Prenez aussi le temps de mettre à jour les caméras, les prises connectées, les assistants vocaux et les imprimantes WiFi. Ces appareils sont souvent oubliés après leur installation. Pourtant, ils restent connectés en permanence et peuvent devenir le point faible du réseau s’ils utilisent un logiciel ancien ou un compte administrateur par défaut.
Avant une mise à jour, vérifiez que vous connaissez les identifiants de l’appareil et, si nécessaire, sauvegardez sa configuration. Pour un matériel essentiel à votre activité, planifiez l’opération à un moment où une courte coupure ne posera pas de problème.

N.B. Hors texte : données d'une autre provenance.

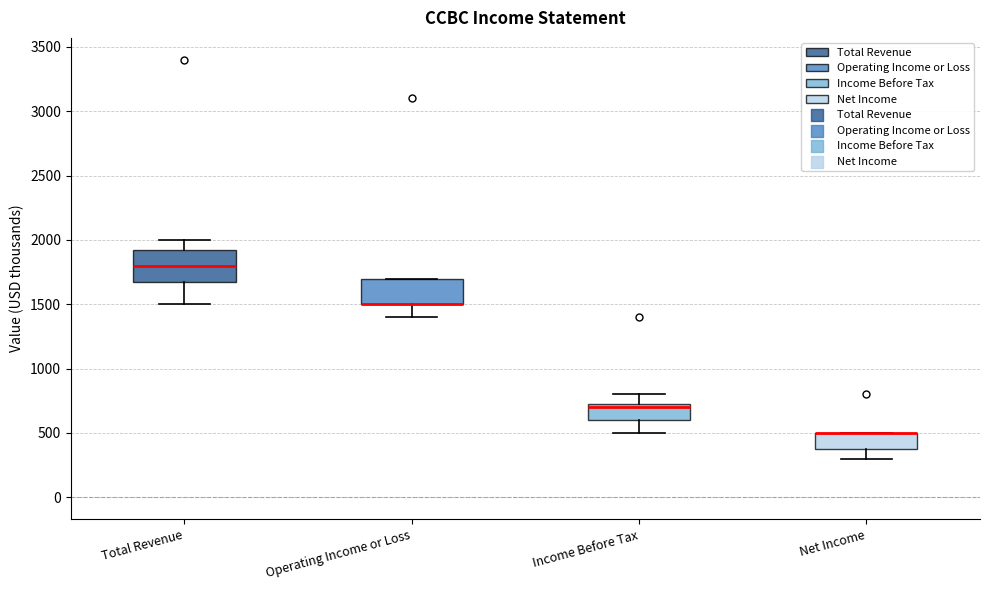

Where is the upper edge of the box for Net Income on the y-axis? The values are not printed on the chart, so give them approximately, as read against the axis.

500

7. Contrôlez les appareils présents sur le réseau
L’interface de votre box affiche généralement la liste des appareils connectés. Consultez-la de temps en temps, surtout si votre débit baisse soudainement ou si vous avez partagé votre code WiFi récemment. Vous y trouverez souvent un nom, une adresse matérielle et parfois le type d’appareil.
Un équipement inconnu n’est pas forcément un intrus : une télévision peut apparaître sous le nom du fabricant, et un téléphone sous un identifiant peu parlant. Commencez par reconnaître vos appareils, puis déconnectez ceux qui ne vous appartiennent pas. Changez ensuite le mot de passe WiFi afin d’empêcher une nouvelle connexion.
Le filtrage par adresse MAC peut ajouter une barrière supplémentaire, mais il ne doit pas être votre seule protection. Cette adresse peut être imitée par une personne expérimentée et la gestion devient vite contraignante dans un foyer où les appareils changent souvent. Un bon chiffrement et un mot de passe solide restent prioritaires.
8. Soignez aussi l’installation physique et la couverture
Un WiFi mal couvert pousse parfois à installer des répéteurs ou des routeurs supplémentaires dans l’urgence, avec des réglages incomplets. Placez la box dans une zone centrale, dégagée et en hauteur autant que possible. Les murs épais, fréquents dans certaines habitations anciennes, peuvent limiter fortement le signal entre les pièces.
Si la couverture reste insuffisante, un système WiFi mesh ou des points d’accès reliés par câble offrent souvent une solution plus stable qu’un simple répéteur. Le choix dépend de la surface, de la construction de la maison, du nombre d’utilisateurs et des usages : télétravail, jeux en ligne, vidéos, caméras ou domotique.
Lorsqu’une installation devient difficile à gérer, Assistance Informatique 360 peut contrôler la configuration sur place, sécuriser les accès et proposer une solution adaptée sans multiplier les équipements inutilement. Un devis clair permet de choisir entre un réglage de l’existant et une évolution du réseau.
Un WiFi sécurisé ne doit pas devenir une contrainte pour la famille ou pour votre activité. Prenez l’habitude de revoir ses réglages après l’arrivée d’un nouvel équipement, un déménagement ou le partage du code avec plusieurs personnes. Ces quelques minutes de vérification évitent souvent une intervention plus urgente plus tard.